Could you please repeat the entries below word for word, with the images left out?

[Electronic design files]
# # # # #

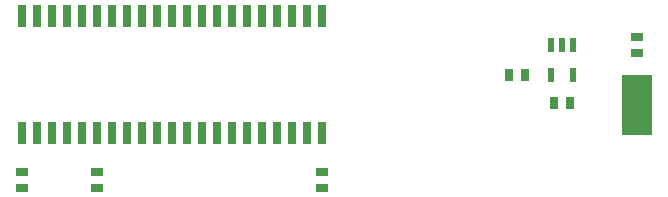
<source format=gtp>
G75*
%MOIN*%
%OFA0B0*%
%FSLAX25Y25*%
%IPPOS*%
%LPD*%
%AMOC8*
5,1,8,0,0,1.08239X$1,22.5*
%
%ADD10R,0.02756X0.07677*%
%ADD11R,0.10000X0.20000*%
%ADD12R,0.03937X0.02756*%
%ADD13R,0.02165X0.04724*%
%ADD14R,0.02756X0.03937*%
D10*
X0102200Y0027712D03*
X0107200Y0027712D03*
X0112200Y0027712D03*
X0117200Y0027712D03*
X0122200Y0027712D03*
X0127200Y0027712D03*
X0132200Y0027712D03*
X0137200Y0027712D03*
X0142200Y0027712D03*
X0147200Y0027712D03*
X0152200Y0027712D03*
X0157200Y0027712D03*
X0162200Y0027712D03*
X0167200Y0027712D03*
X0172200Y0027712D03*
X0177200Y0027712D03*
X0182200Y0027712D03*
X0187200Y0027712D03*
X0192200Y0027712D03*
X0197200Y0027712D03*
X0202200Y0027712D03*
X0202200Y0066688D03*
X0197200Y0066688D03*
X0192200Y0066688D03*
X0187200Y0066688D03*
X0182200Y0066688D03*
X0177200Y0066688D03*
X0172200Y0066688D03*
X0167200Y0066688D03*
X0162200Y0066688D03*
X0157200Y0066688D03*
X0152200Y0066688D03*
X0147200Y0066688D03*
X0142200Y0066688D03*
X0137200Y0066688D03*
X0132200Y0066688D03*
X0127200Y0066688D03*
X0122200Y0066688D03*
X0117200Y0066688D03*
X0112200Y0066688D03*
X0107200Y0066688D03*
X0102200Y0066688D03*
D11*
X0307200Y0037200D03*
D12*
X0102200Y0009444D03*
X0102200Y0014956D03*
X0127200Y0014956D03*
X0127200Y0009444D03*
X0202200Y0009444D03*
X0202200Y0014956D03*
X0307200Y0054444D03*
X0307200Y0059956D03*
D13*
X0285940Y0057318D03*
X0282200Y0057318D03*
X0278460Y0057318D03*
X0278460Y0047082D03*
X0285940Y0047082D03*
D14*
X0269956Y0047200D03*
X0264444Y0047200D03*
X0279444Y0037700D03*
X0284956Y0037700D03*
M02*

</source>
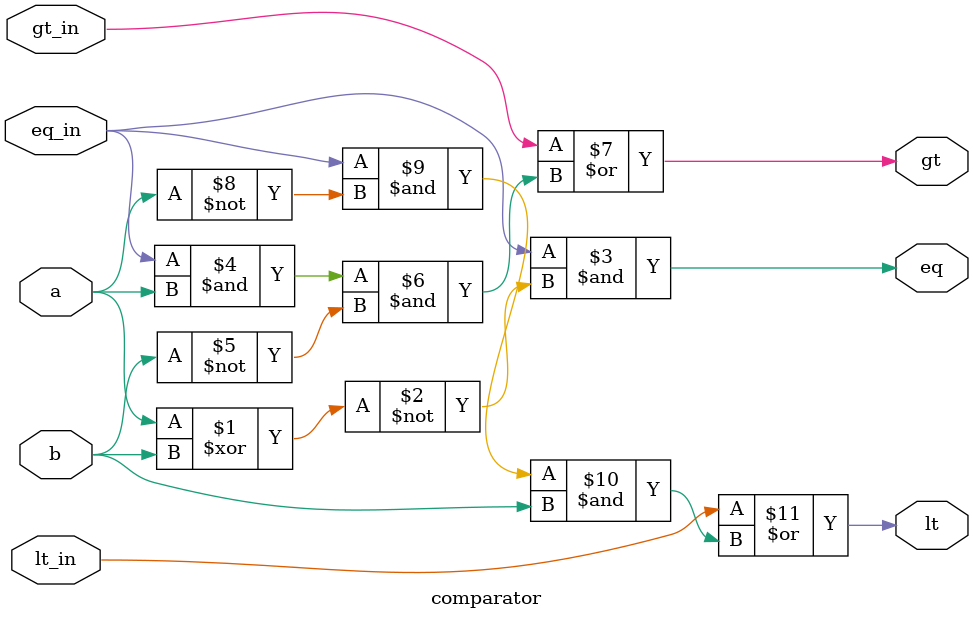
<source format=v>
`timescale 1ns / 1ps


module comparator(
        input wire eq_in,
        input wire gt_in,
        input wire lt_in,
        input wire a,
        input wire b,
        output wire eq,
        output wire gt,
        output wire lt
    );
    
    // could use < > = but I wanted to do it with and or not
    assign eq = eq_in & ~(a ^ b);
    assign gt = gt_in | (eq_in & a & ~b);
    assign lt = lt_in | (eq_in & ~a & b);
    
endmodule

</source>
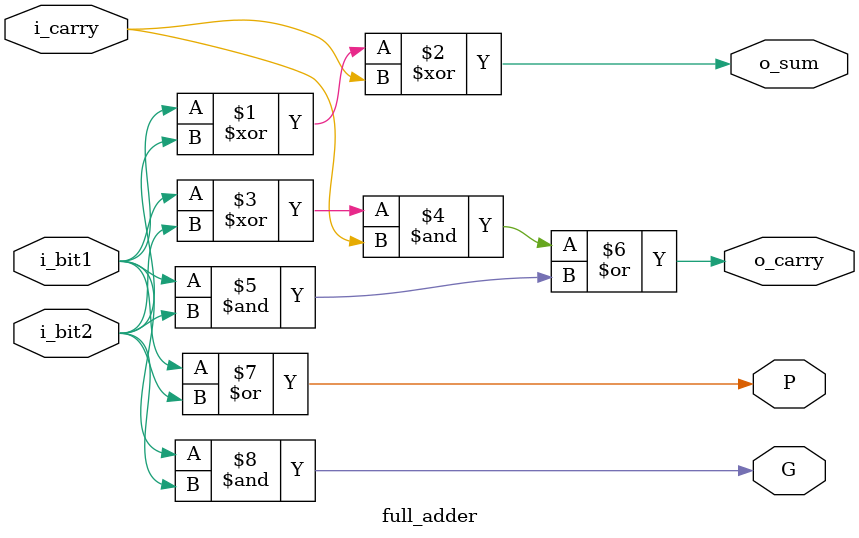
<source format=v>
`timescale 1ns / 1ps


module full_adder(
		input i_bit1,
		input i_bit2,
		input i_carry,
		output o_sum,
		output o_carry,
		output P,
		output G
    );
	
assign o_sum = (i_bit1^i_bit2)^i_carry;
assign o_carry = ((i_bit1^i_bit2)&i_carry)|(i_bit1&i_bit2);
assign P = i_bit1 | i_bit2;
assign G = i_bit1 & i_bit2;
	
endmodule
	

</source>
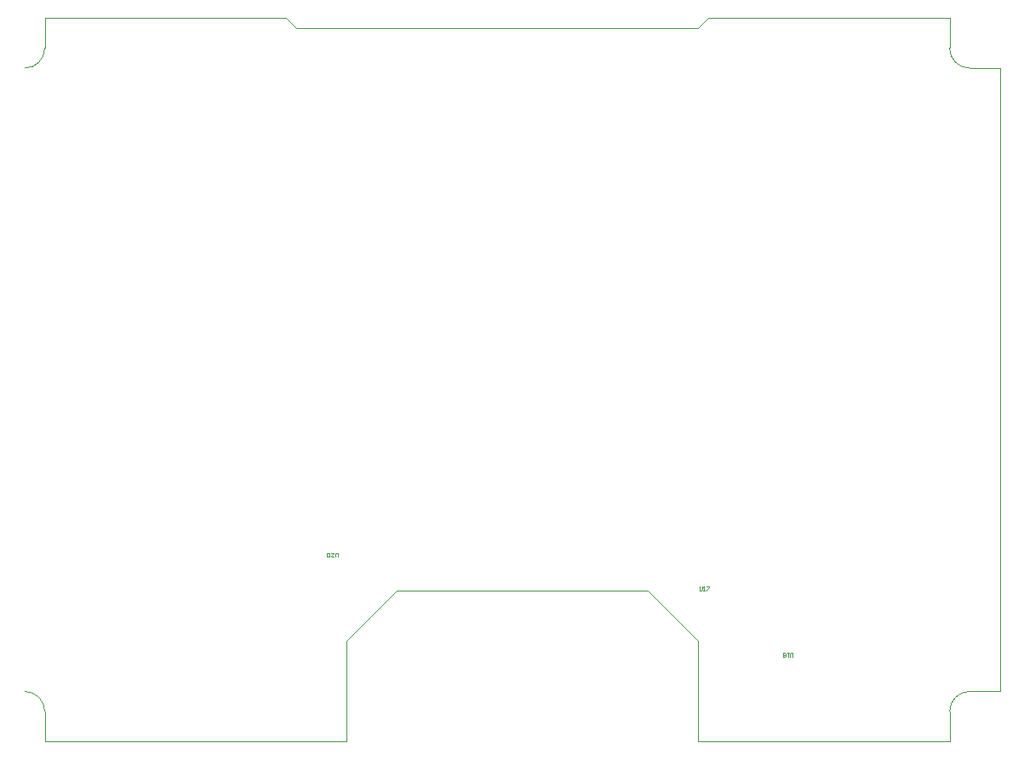
<source format=gm1>
G04*
G04 #@! TF.GenerationSoftware,Altium Limited,Altium Designer,22.1.2 (22)*
G04*
G04 Layer_Color=16711935*
%FSLAX44Y44*%
%MOMM*%
G71*
G04*
G04 #@! TF.SameCoordinates,580B55D7-DBA2-4C77-87B0-4A933D30A280*
G04*
G04*
G04 #@! TF.FilePolarity,Positive*
G04*
G01*
G75*
%ADD151C,0.0510*%
%ADD152C,0.0000*%
%ADD153C,0.0508*%
%ADD154C,0.0600*%
D151*
X950000Y690000D02*
G03*
X970000Y670000I20000J0D01*
G01*
X970000Y50001D02*
G03*
X949999Y30000I0J-20001D01*
G01*
X30000Y670000D02*
G03*
X50000Y690000I0J20000D01*
G01*
X50000Y30000D02*
G03*
X30000Y50000I-20000J0D01*
G01*
D152*
X650000Y150000D02*
X700000Y100000D01*
X400000Y150000D02*
X650000D01*
X50000Y720000D02*
X290000D01*
X50000Y690000D02*
Y720000D01*
X700000Y0D02*
X950000D01*
X700000D02*
Y100013D01*
X350000Y100000D02*
X400000Y150000D01*
X350000Y0D02*
Y100000D01*
X50000Y0D02*
X350000D01*
X50000D02*
Y30000D01*
D153*
X949999Y25749D02*
Y30000D01*
Y25749D02*
X950000Y25750D01*
X290000Y720000D02*
X300000Y710000D01*
X700000D01*
X710000Y720000D01*
X970000Y670000D02*
X1000000D01*
X950000Y690000D02*
Y720000D01*
X710000D02*
X950000D01*
X1000000Y50000D02*
Y670000D01*
X970000Y50000D02*
X1000000D01*
X950000Y0D02*
Y25750D01*
D154*
X701150Y154459D02*
Y151127D01*
X701816Y150460D01*
X703149D01*
X703816Y151127D01*
Y154459D01*
X705148Y150460D02*
X706481D01*
X705815D01*
Y154459D01*
X705148Y153792D01*
X708481Y154459D02*
X711146D01*
Y153792D01*
X708481Y151127D01*
Y150460D01*
X341350Y183792D02*
Y187124D01*
X340684Y187790D01*
X339351D01*
X338684Y187124D01*
Y183792D01*
X334686Y187790D02*
X337351D01*
X334686Y185124D01*
Y184458D01*
X335352Y183792D01*
X336685D01*
X337351Y184458D01*
X333353D02*
X332686Y183792D01*
X331353D01*
X330687Y184458D01*
Y187124D01*
X331353Y187790D01*
X332686D01*
X333353Y187124D01*
Y184458D01*
X794070Y84233D02*
Y87565D01*
X793403Y88231D01*
X792070D01*
X791404Y87565D01*
Y84233D01*
X790071Y88231D02*
X788738D01*
X789404D01*
Y84233D01*
X790071Y84899D01*
X786739D02*
X786072Y84233D01*
X784739D01*
X784073Y84899D01*
Y85566D01*
X784739Y86232D01*
X784073Y86898D01*
Y87565D01*
X784739Y88231D01*
X786072D01*
X786739Y87565D01*
Y86898D01*
X786072Y86232D01*
X786739Y85566D01*
Y84899D01*
X786072Y86232D02*
X784739D01*
M02*

</source>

# # # # #

● ANSWER
<source format=gtp>
G75*
%MOIN*%
%OFA0B0*%
%FSLAX25Y25*%
%IPPOS*%
%LPD*%
%AMOC8*
5,1,8,0,0,1.08239X$1,22.5*
%
%ADD10R,0.02756X0.07677*%
%ADD11R,0.10000X0.20000*%
%ADD12R,0.03937X0.02756*%
%ADD13R,0.02165X0.04724*%
%ADD14R,0.02756X0.03937*%
D10*
X0102200Y0027712D03*
X0107200Y0027712D03*
X0112200Y0027712D03*
X0117200Y0027712D03*
X0122200Y0027712D03*
X0127200Y0027712D03*
X0132200Y0027712D03*
X0137200Y0027712D03*
X0142200Y0027712D03*
X0147200Y0027712D03*
X0152200Y0027712D03*
X0157200Y0027712D03*
X0162200Y0027712D03*
X0167200Y0027712D03*
X0172200Y0027712D03*
X0177200Y0027712D03*
X0182200Y0027712D03*
X0187200Y0027712D03*
X0192200Y0027712D03*
X0197200Y0027712D03*
X0202200Y0027712D03*
X0202200Y0066688D03*
X0197200Y0066688D03*
X0192200Y0066688D03*
X0187200Y0066688D03*
X0182200Y0066688D03*
X0177200Y0066688D03*
X0172200Y0066688D03*
X0167200Y0066688D03*
X0162200Y0066688D03*
X0157200Y0066688D03*
X0152200Y0066688D03*
X0147200Y0066688D03*
X0142200Y0066688D03*
X0137200Y0066688D03*
X0132200Y0066688D03*
X0127200Y0066688D03*
X0122200Y0066688D03*
X0117200Y0066688D03*
X0112200Y0066688D03*
X0107200Y0066688D03*
X0102200Y0066688D03*
D11*
X0307200Y0037200D03*
D12*
X0102200Y0009444D03*
X0102200Y0014956D03*
X0127200Y0014956D03*
X0127200Y0009444D03*
X0202200Y0009444D03*
X0202200Y0014956D03*
X0307200Y0054444D03*
X0307200Y0059956D03*
D13*
X0285940Y0057318D03*
X0282200Y0057318D03*
X0278460Y0057318D03*
X0278460Y0047082D03*
X0285940Y0047082D03*
D14*
X0269956Y0047200D03*
X0264444Y0047200D03*
X0279444Y0037700D03*
X0284956Y0037700D03*
M02*

</source>
<source format=v>
`timescale 1ns / 1ps


module comparator(
        input wire eq_in,
        input wire gt_in,
        input wire lt_in,
        input wire a,
        input wire b,
        output wire eq,
        output wire gt,
        output wire lt
    );
    
    // could use < > = but I wanted to do it with and or not
    assign eq = eq_in & ~(a ^ b);
    assign gt = gt_in | (eq_in & a & ~b);
    assign lt = lt_in | (eq_in & ~a & b);
    
endmodule

</source>
<source format=v>
`timescale 1ns / 1ps


module full_adder(
		input i_bit1,
		input i_bit2,
		input i_carry,
		output o_sum,
		output o_carry,
		output P,
		output G
    );
	
assign o_sum = (i_bit1^i_bit2)^i_carry;
assign o_carry = ((i_bit1^i_bit2)&i_carry)|(i_bit1&i_bit2);
assign P = i_bit1 | i_bit2;
assign G = i_bit1 & i_bit2;
	
endmodule
	

</source>
<source format=gm1>
G04*
G04 #@! TF.GenerationSoftware,Altium Limited,Altium Designer,22.1.2 (22)*
G04*
G04 Layer_Color=16711935*
%FSLAX44Y44*%
%MOMM*%
G71*
G04*
G04 #@! TF.SameCoordinates,580B55D7-DBA2-4C77-87B0-4A933D30A280*
G04*
G04*
G04 #@! TF.FilePolarity,Positive*
G04*
G01*
G75*
%ADD151C,0.0510*%
%ADD152C,0.0000*%
%ADD153C,0.0508*%
%ADD154C,0.0600*%
D151*
X950000Y690000D02*
G03*
X970000Y670000I20000J0D01*
G01*
X970000Y50001D02*
G03*
X949999Y30000I0J-20001D01*
G01*
X30000Y670000D02*
G03*
X50000Y690000I0J20000D01*
G01*
X50000Y30000D02*
G03*
X30000Y50000I-20000J0D01*
G01*
D152*
X650000Y150000D02*
X700000Y100000D01*
X400000Y150000D02*
X650000D01*
X50000Y720000D02*
X290000D01*
X50000Y690000D02*
Y720000D01*
X700000Y0D02*
X950000D01*
X700000D02*
Y100013D01*
X350000Y100000D02*
X400000Y150000D01*
X350000Y0D02*
Y100000D01*
X50000Y0D02*
X350000D01*
X50000D02*
Y30000D01*
D153*
X949999Y25749D02*
Y30000D01*
Y25749D02*
X950000Y25750D01*
X290000Y720000D02*
X300000Y710000D01*
X700000D01*
X710000Y720000D01*
X970000Y670000D02*
X1000000D01*
X950000Y690000D02*
Y720000D01*
X710000D02*
X950000D01*
X1000000Y50000D02*
Y670000D01*
X970000Y50000D02*
X1000000D01*
X950000Y0D02*
Y25750D01*
D154*
X701150Y154459D02*
Y151127D01*
X701816Y150460D01*
X703149D01*
X703816Y151127D01*
Y154459D01*
X705148Y150460D02*
X706481D01*
X705815D01*
Y154459D01*
X705148Y153792D01*
X708481Y154459D02*
X711146D01*
Y153792D01*
X708481Y151127D01*
Y150460D01*
X341350Y183792D02*
Y187124D01*
X340684Y187790D01*
X339351D01*
X338684Y187124D01*
Y183792D01*
X334686Y187790D02*
X337351D01*
X334686Y185124D01*
Y184458D01*
X335352Y183792D01*
X336685D01*
X337351Y184458D01*
X333353D02*
X332686Y183792D01*
X331353D01*
X330687Y184458D01*
Y187124D01*
X331353Y187790D01*
X332686D01*
X333353Y187124D01*
Y184458D01*
X794070Y84233D02*
Y87565D01*
X793403Y88231D01*
X792070D01*
X791404Y87565D01*
Y84233D01*
X790071Y88231D02*
X788738D01*
X789404D01*
Y84233D01*
X790071Y84899D01*
X786739D02*
X786072Y84233D01*
X784739D01*
X784073Y84899D01*
Y85566D01*
X784739Y86232D01*
X784073Y86898D01*
Y87565D01*
X784739Y88231D01*
X786072D01*
X786739Y87565D01*
Y86898D01*
X786072Y86232D01*
X786739Y85566D01*
Y84899D01*
X786072Y86232D02*
X784739D01*
M02*

</source>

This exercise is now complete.